課題内容 -
抜粋を読み、次の問いに答えてください。
(a) PDS 方式では、1 心の光ファイバを何が共有しますか。
(b) GE-PON で光信号を分岐する光受動部品として、一般に何が用いられていますか。
(c) 最大 32 ユーザを収容する構成で、1 ユーザの伝送路における分岐による原理的な光損失はいくらですか。

抜粋 -
----------

平成29年度 第2回 線路及び設備管理

2019年6月5日作成,2021年1月2日更新

問1

(1) GE-PON 及び GE-PON に用いられる光受動部品の概要

光アクセスネットワークの形態の一つに,設備センタ内の OLT とユーザ宅内の ONU との間に光受動部品を設置し,1 心の光ファイバを複数の ONU で共有する PDS 方式を採用したものがある。

PDS 方式を用いた光アクセスネットワークの一つである GE-PON では,1 心の光ファイバから複数の光ファイバに光信号を分岐する光受動部品として,一般に,平面光波導波路(PLC)型の光スプリッタが用いられている。4 分岐と 8 分岐の PLC 型光スプリッタを組み合わせて設備センタ内の 1 心の光ファイバで最大 32 ユーザを収容する構成では,1 ユーザの伝送路における分岐による原理的な光損失は約 15 [dB] となり,伝送距離を制限する要因となる。

----------

資料一覧 -
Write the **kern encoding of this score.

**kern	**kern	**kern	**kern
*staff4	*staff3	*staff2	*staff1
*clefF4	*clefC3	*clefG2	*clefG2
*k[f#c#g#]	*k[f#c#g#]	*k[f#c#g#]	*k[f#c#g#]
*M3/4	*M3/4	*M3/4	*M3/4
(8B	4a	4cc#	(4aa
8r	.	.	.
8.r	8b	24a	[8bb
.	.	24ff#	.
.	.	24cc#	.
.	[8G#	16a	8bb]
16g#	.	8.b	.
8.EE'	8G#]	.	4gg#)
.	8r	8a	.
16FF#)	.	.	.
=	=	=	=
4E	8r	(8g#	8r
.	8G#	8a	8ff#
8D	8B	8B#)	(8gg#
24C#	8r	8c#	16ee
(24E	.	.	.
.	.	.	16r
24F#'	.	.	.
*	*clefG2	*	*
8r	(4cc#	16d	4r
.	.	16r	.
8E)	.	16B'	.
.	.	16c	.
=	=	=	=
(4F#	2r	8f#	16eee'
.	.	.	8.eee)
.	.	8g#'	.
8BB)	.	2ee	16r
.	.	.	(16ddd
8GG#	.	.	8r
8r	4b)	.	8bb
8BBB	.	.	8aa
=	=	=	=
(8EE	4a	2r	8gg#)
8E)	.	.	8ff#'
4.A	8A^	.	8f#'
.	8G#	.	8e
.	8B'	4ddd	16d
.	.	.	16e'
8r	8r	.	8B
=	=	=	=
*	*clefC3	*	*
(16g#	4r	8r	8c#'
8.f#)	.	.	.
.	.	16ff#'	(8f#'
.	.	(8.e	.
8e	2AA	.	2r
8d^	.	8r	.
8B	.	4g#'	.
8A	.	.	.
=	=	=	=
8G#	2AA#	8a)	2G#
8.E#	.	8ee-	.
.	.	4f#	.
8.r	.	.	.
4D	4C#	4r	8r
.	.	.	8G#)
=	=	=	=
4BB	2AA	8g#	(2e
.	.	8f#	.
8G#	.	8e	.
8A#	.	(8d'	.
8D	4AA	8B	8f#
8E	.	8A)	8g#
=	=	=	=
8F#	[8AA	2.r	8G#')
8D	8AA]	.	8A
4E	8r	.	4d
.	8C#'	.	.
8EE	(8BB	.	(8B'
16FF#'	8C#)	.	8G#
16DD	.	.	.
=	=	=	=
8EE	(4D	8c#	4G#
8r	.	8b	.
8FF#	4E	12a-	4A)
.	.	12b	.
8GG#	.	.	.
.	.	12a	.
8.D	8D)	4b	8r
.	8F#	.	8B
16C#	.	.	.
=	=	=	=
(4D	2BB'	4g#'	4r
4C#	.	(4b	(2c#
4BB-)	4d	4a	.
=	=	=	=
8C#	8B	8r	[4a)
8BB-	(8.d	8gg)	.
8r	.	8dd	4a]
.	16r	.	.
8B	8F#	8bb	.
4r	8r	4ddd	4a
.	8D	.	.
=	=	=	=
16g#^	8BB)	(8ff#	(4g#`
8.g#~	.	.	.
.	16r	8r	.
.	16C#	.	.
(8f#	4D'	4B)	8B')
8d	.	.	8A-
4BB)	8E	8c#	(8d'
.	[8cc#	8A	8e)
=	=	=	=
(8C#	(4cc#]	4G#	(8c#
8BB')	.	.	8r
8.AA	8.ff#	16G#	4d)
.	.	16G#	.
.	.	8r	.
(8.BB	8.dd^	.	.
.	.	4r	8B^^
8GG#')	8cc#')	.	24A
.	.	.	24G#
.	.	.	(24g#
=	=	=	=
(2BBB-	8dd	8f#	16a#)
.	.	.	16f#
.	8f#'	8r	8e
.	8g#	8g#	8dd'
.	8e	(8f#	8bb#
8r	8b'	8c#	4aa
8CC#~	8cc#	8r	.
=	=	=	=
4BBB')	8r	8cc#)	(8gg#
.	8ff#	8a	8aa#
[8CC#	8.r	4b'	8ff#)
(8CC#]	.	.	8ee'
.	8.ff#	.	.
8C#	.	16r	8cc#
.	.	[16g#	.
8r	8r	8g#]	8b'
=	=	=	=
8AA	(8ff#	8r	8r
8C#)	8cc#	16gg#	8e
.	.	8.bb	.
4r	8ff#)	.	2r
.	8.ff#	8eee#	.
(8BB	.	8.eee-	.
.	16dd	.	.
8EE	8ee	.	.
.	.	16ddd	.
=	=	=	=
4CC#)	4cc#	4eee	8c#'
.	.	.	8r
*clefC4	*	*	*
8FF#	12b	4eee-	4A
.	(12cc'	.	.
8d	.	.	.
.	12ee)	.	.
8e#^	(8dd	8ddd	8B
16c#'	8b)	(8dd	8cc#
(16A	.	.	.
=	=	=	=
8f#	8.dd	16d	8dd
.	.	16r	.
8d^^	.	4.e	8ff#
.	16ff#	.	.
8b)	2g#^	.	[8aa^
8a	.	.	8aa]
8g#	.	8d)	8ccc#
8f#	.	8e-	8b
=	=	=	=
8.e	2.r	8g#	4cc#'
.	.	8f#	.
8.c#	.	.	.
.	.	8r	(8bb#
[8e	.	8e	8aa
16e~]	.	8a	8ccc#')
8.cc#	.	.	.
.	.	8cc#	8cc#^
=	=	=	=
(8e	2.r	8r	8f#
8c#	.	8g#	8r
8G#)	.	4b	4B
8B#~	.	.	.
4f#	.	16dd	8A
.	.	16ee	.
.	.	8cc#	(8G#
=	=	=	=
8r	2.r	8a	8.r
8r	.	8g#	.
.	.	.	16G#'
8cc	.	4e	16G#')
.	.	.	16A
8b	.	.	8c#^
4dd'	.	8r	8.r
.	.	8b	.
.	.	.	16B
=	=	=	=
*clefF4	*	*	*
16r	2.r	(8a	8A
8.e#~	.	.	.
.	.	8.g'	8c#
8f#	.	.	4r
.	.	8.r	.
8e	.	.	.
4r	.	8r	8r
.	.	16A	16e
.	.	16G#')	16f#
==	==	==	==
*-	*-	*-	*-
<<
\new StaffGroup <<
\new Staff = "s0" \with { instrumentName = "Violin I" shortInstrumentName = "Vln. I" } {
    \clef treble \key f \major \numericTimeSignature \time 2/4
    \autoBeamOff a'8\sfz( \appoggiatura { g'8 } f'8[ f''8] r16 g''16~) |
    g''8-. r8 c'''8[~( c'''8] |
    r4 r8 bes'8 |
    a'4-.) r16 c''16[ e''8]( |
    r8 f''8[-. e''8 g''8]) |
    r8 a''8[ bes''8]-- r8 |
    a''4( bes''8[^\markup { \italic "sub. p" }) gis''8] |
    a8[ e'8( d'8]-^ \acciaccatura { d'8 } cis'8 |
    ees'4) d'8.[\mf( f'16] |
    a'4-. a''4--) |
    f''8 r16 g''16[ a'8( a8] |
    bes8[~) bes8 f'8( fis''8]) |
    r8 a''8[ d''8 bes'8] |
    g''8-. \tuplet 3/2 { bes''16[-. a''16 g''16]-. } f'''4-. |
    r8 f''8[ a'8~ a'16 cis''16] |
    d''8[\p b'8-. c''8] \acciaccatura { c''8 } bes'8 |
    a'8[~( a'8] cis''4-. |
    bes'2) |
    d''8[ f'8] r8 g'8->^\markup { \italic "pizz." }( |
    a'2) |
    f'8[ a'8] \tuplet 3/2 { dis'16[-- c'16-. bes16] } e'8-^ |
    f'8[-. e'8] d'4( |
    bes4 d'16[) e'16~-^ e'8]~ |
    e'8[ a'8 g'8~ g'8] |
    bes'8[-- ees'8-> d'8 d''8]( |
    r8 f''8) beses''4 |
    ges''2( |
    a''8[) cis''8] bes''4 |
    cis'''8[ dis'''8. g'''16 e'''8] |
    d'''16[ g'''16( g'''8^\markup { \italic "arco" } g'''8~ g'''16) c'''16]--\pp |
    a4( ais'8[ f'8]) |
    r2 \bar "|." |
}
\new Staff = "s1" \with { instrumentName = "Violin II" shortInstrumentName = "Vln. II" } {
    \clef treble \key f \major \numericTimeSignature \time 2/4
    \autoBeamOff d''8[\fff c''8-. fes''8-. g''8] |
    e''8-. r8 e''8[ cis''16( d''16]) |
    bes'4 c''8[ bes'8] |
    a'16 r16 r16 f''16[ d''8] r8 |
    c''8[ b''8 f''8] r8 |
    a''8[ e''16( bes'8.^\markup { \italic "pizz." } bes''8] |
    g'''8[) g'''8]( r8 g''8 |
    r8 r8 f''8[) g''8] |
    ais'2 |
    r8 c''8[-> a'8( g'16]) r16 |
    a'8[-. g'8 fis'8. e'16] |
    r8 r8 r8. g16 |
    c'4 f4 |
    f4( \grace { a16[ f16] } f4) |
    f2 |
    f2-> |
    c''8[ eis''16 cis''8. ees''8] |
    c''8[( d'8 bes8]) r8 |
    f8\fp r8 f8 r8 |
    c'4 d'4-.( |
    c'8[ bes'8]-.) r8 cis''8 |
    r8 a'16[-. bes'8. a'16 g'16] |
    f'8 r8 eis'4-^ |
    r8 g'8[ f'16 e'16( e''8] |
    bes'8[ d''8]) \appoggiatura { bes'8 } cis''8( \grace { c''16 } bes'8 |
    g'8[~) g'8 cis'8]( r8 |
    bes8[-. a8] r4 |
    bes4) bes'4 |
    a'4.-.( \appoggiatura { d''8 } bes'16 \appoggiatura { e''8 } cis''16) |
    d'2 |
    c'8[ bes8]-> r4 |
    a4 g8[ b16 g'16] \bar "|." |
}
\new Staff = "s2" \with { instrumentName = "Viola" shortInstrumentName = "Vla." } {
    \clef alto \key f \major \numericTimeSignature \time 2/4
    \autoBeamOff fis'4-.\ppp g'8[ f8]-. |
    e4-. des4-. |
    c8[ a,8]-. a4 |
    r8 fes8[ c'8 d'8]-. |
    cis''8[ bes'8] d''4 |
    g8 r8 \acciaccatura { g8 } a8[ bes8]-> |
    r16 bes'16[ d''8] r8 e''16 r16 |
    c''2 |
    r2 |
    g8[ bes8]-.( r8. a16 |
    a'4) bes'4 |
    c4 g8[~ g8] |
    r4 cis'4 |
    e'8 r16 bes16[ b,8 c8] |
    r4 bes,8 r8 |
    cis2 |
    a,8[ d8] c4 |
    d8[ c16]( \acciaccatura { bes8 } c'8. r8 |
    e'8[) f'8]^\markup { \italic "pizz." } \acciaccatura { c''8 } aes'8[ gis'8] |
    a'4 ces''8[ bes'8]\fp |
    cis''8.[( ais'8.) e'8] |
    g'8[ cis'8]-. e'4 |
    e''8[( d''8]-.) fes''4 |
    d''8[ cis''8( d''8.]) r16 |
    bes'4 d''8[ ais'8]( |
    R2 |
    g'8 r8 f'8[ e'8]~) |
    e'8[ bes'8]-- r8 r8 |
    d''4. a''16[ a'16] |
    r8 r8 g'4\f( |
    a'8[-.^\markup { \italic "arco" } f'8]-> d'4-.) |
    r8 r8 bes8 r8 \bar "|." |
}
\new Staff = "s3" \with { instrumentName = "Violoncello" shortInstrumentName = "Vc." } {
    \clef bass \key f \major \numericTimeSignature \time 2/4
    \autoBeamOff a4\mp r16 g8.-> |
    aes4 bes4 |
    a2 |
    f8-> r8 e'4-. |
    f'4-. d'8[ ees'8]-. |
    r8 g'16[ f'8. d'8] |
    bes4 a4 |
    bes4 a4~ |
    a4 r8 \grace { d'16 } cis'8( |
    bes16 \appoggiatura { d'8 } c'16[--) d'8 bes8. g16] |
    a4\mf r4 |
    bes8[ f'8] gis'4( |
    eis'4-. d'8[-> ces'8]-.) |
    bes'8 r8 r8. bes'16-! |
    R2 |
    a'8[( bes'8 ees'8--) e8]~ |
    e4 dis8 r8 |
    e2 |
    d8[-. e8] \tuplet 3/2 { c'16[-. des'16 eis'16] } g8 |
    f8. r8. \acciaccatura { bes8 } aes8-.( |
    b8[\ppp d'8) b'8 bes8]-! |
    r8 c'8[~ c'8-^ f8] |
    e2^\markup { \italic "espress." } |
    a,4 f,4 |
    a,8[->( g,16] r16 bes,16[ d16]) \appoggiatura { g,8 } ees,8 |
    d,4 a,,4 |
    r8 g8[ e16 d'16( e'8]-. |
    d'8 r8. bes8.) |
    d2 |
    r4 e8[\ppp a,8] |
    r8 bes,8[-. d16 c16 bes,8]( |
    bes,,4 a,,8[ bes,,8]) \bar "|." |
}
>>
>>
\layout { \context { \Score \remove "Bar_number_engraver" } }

----------

解答 -
(a) 複数の ONU
(b) 平面光波導波路(PLC)型の光スプリッタ
(c) 約 15 [dB]